So now we’re randomly introduced to Caryn’s mother – and this seems like kind of a whiplashy experience in the SECOND chapter of the friggin’ book. However, it’s a nice break from our repulsive protagonist.
“HOW WAS YOUR FIRST DAY of school?” Caryn’s mother asked as soon as the girl entered the kitchen.
“It was fine, except for the gas leak.”
Caryn’s mother, Hasana Rashida, was a slightly plump, attractive woman with hair of a rich brown, cropped in a serious yet flattering style.
Hi there, character we’ll probably never see again and who has no importance to the plot!
Caryn is actually being considerate of her mother and not complaining about how she was treated by Jessica…. and I’m sure Atwater-Rhodes wants us to go “What a loser! She probably has FRIENDS!” So she gets herself some ice cream and thinks about the bitch who snubbed her at school. I smell love!
There was something in Jessica’s aura that she hadn’t been able to identify—something darker than normal.
Of course, it also might have been the burritos she had at lunch.

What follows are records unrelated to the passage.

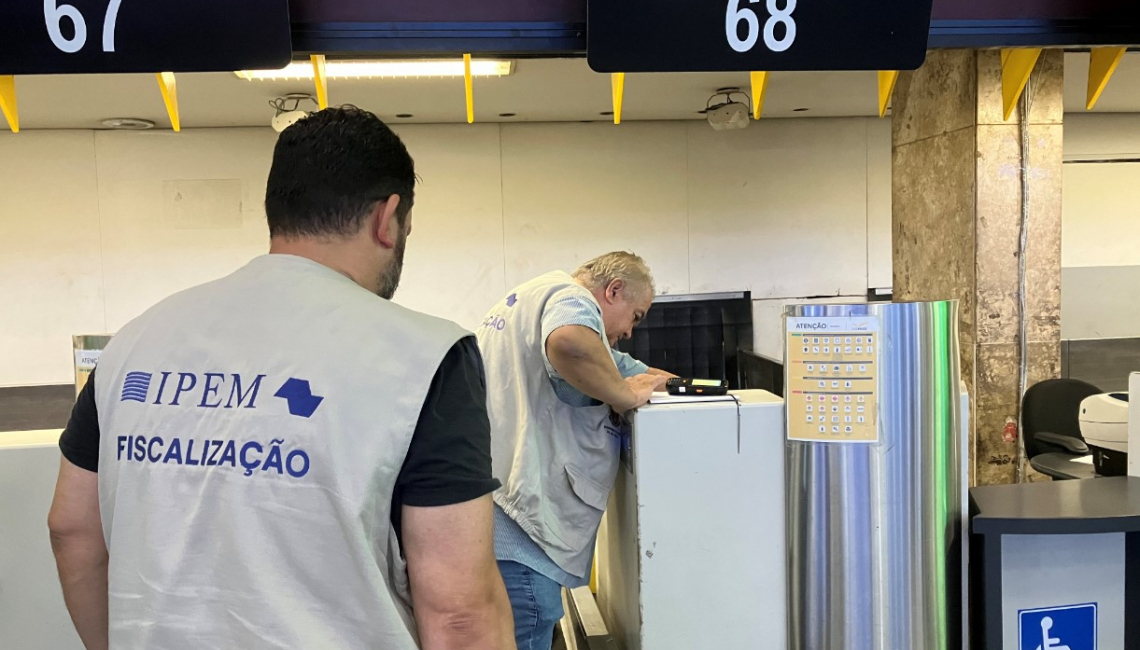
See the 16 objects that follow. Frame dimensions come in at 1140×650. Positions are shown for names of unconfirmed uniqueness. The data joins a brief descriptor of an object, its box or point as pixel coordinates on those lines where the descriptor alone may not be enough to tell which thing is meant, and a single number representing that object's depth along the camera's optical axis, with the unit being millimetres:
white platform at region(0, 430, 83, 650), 1746
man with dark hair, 841
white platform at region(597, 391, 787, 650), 1814
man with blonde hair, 1771
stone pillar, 3318
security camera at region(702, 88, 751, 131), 4508
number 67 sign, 1405
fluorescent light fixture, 3742
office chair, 3217
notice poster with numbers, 1731
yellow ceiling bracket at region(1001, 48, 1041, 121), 1864
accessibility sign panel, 1840
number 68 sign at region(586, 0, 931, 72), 1473
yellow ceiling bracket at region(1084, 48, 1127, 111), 1796
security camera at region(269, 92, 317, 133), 4340
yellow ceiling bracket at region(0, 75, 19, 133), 1693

Seriously, this has gone beyond foreshadowing and right into clubbing the reader with the frigging obvious. I’m sure it’ll turn out she’s a dhampir or something.
… except not awesome like this book.
At first, it had almost kept Caryn from approaching. After only one day, she could see that it also kept other students away.

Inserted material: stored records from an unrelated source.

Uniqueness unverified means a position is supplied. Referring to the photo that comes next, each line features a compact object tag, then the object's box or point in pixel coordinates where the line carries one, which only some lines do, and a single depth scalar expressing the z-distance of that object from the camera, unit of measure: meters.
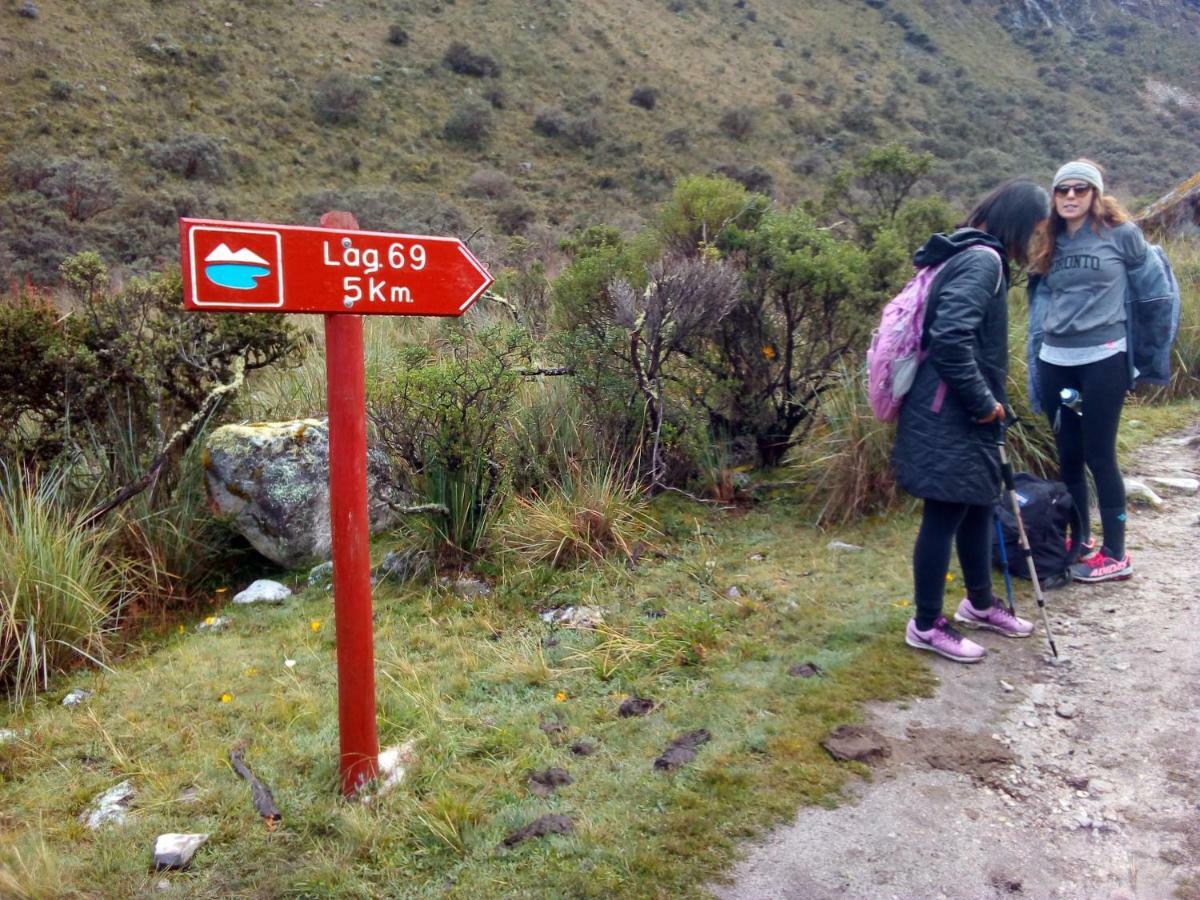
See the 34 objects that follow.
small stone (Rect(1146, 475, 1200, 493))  5.58
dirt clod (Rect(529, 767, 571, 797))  2.85
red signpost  2.27
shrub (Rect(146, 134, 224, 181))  22.34
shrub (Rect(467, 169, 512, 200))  25.75
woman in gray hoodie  3.99
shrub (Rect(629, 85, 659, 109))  33.03
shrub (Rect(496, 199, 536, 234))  23.72
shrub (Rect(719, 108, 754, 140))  32.44
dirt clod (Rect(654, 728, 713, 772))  2.95
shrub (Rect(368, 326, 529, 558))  4.80
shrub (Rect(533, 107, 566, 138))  30.12
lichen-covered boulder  5.29
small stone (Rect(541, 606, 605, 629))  4.20
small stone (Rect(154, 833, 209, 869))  2.55
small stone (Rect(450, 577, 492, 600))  4.64
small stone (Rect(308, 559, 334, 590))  5.06
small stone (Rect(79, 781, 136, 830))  2.84
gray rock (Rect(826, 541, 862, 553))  4.97
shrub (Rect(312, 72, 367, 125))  27.08
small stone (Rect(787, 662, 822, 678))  3.57
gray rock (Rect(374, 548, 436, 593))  4.86
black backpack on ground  4.36
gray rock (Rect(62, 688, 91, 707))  3.84
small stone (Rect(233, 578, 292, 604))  4.93
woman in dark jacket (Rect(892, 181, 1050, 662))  3.28
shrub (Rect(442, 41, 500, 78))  31.33
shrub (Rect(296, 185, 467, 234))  21.47
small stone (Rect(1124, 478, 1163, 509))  5.34
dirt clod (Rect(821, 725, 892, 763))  2.99
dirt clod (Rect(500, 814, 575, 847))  2.59
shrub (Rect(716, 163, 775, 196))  28.69
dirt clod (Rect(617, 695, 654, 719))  3.35
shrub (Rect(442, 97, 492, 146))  28.49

Or it could be the nasty bitch thing.
Of course, that was logical. Caryn wouldn’t have been in this town if Jessica had been a normal high-school student.

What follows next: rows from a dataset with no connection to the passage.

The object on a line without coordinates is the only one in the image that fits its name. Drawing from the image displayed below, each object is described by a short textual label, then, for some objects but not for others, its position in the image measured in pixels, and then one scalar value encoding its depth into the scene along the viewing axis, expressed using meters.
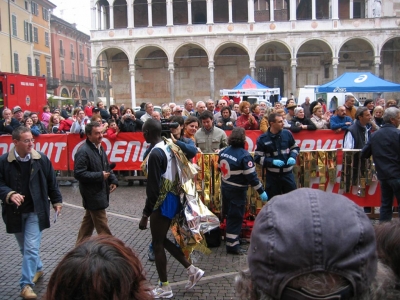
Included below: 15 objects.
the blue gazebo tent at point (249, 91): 24.06
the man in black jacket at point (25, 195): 4.65
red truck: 19.08
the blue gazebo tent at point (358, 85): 17.42
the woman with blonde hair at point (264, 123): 9.47
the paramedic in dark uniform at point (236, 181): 5.70
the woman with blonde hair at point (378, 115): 9.20
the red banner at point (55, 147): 10.98
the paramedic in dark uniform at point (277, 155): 6.24
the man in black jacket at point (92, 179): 5.36
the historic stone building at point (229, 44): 36.88
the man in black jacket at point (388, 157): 5.92
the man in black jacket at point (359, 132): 7.41
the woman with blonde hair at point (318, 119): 9.89
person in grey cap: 1.16
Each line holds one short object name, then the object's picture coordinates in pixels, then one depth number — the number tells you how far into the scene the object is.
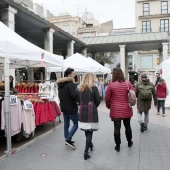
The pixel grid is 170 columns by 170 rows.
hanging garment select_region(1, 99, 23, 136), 5.52
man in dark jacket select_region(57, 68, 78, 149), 5.70
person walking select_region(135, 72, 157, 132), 7.33
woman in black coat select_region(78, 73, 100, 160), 4.89
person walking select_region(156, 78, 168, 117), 10.71
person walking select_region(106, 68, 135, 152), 5.41
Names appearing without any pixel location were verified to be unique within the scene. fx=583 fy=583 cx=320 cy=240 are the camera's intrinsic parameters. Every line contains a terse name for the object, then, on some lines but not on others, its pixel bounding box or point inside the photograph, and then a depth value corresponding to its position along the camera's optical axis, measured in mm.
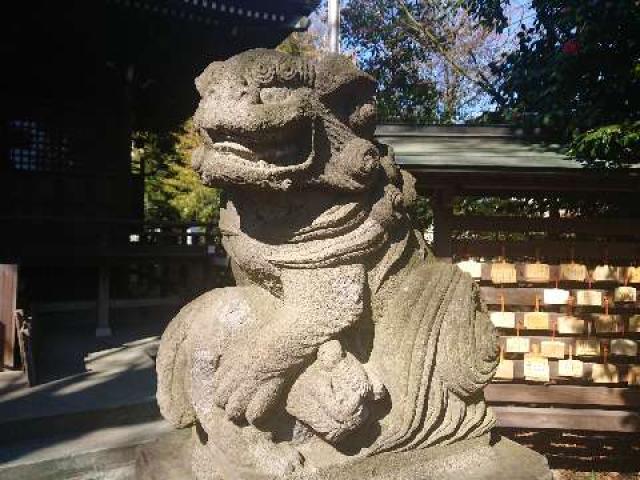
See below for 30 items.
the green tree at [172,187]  17047
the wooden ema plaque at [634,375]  4234
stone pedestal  1994
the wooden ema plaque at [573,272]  4230
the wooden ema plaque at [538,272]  4258
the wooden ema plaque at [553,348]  4258
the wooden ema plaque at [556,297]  4254
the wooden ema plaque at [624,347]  4223
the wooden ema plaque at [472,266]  4301
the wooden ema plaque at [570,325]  4262
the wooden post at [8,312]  6125
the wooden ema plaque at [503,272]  4273
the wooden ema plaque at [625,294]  4215
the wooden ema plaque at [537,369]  4238
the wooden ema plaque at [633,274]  4188
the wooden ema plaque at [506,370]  4297
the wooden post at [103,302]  8141
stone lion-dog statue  1892
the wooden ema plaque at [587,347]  4242
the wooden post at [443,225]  4277
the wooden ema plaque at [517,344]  4289
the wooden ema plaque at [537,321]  4281
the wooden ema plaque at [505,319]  4305
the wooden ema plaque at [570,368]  4254
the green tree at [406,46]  12195
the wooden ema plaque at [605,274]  4227
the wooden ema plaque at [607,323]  4246
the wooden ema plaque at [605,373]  4246
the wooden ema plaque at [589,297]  4246
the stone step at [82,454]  2994
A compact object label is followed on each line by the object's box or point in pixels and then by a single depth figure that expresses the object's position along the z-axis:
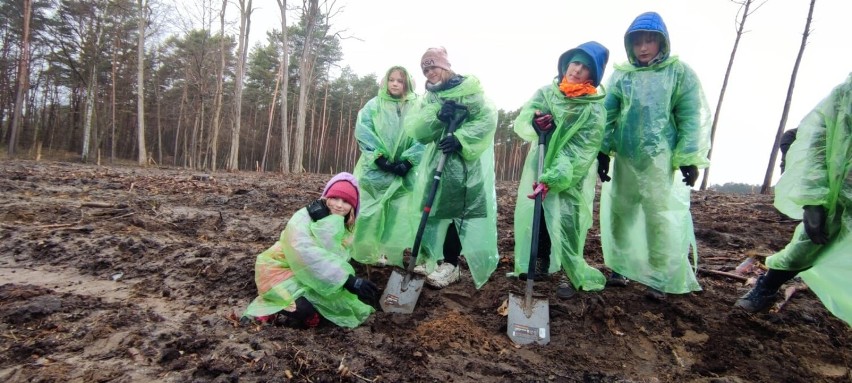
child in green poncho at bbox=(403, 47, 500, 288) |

Cardinal Sue Rule #35: Everything in the plot MUST revolve around the Sue. New girl moves to town? She’s there to spy on the Sue. Mysterious hot new boy? Here’s there for the Sue. Giant meteorite about to usher us into a new ice age? It was magnetically attracted to the Sue’s awesomeness.
Caryn had tried despite her unease to get to know Jessica, more because the girl had seemed so alone than because Caryn had been asked to do so.
“Wraaarrrggghhh, I hate everyone and everything! You all suck! I’m better than all of you…. waaaahhhhh, I’m so alone and nobody loves me!”
So then Caryn asks where someone named Dominique is, and we’re told that she was the leader of the oldest living line of witches, and her power was impressive. She was the one who had tracked down Jessica’s address and maneuvered Caryn and Hasana into this town, finding a house for them and employment for Hasana in less than two weeks.
EPIC PLOT TWIST!!!!!!!!….??????
Honestly, not that surprising. I mean, we already know that the main character is a self-insert, and she rambled about “her” witches and how “human” they seemed. That wasn’t even a mild surprise.
Also, I love how this was just hammered right into a conversation without anything leading up to it. We go from ice cream to “We iz witchez! And here’s vague expository dialogue about it.”
Either despite this power or because of it, the woman was emotionally cold as ice in almost any situation.
Thank you for showing instead of telling.
She needed to be: Dominique Vida was a vampire hunter.
… of course.
And then Atwater-Rhodes starts rambling about how incredibly scary Dominique is and how she can force Caryn and all the others do to whatever the hell she wants. Dominique could order Caryn to go into the vampires’ lairs alone, and Caryn would do so or risk losing her title as a witch. Her title was Grand Poobah, Keeper of the Holy Hand Grenade and the Silver Pencil of the Mighty SATs! HAIL!
Following the same train of thought as her daughter, Hasana asked, “Did you meet Jessica? ”
“Yes. She hated me on sight,” Caryn answered gloomily. “And considering how she’s treated, I’m not surprised.”
Proof positive that Atwater-Rhodes isn’t trying to make her self-insert Sue an antisocial bitch so she can be developed into something better. Of course, her Sue isn’t treated that way because she’s an unlikable bitch – it MUST be that she’s an unlikable bitch because she’s treated that way, and a person who’s been there ALL OF ONE DAY can instantly tell that it’s the fault of EVERYONE ELSE EXCEPT JESSICA that she’s an unlikable bitch.
Caryn had been shocked at the way Jessica’s classmates seemed to view her—as if she was a poisonous spider.
… which, of course, has nothing to do with the fact that she treats them like bugs.
One of them, an athletic senior who’d been flirting with Caryn only a few minutes before, had called Jessica a witch. Hurt by his words, Caryn had needed to swallow an argument; Jessica was further from being a witch than the boy who had made the accusation.
… uh, how the hell would she know that? She doesn’t even know what Jessica is, but she knows that she’s “further from being a witch” than the guy who’s talking to her? How would she know that?
Or is this some lame attempt at insulting the boy who said that? In that case, that whole exchange is even stupider because it implies that “witch” is a bad thing, which means that Caryn is insulting HERSELF. Epic fail!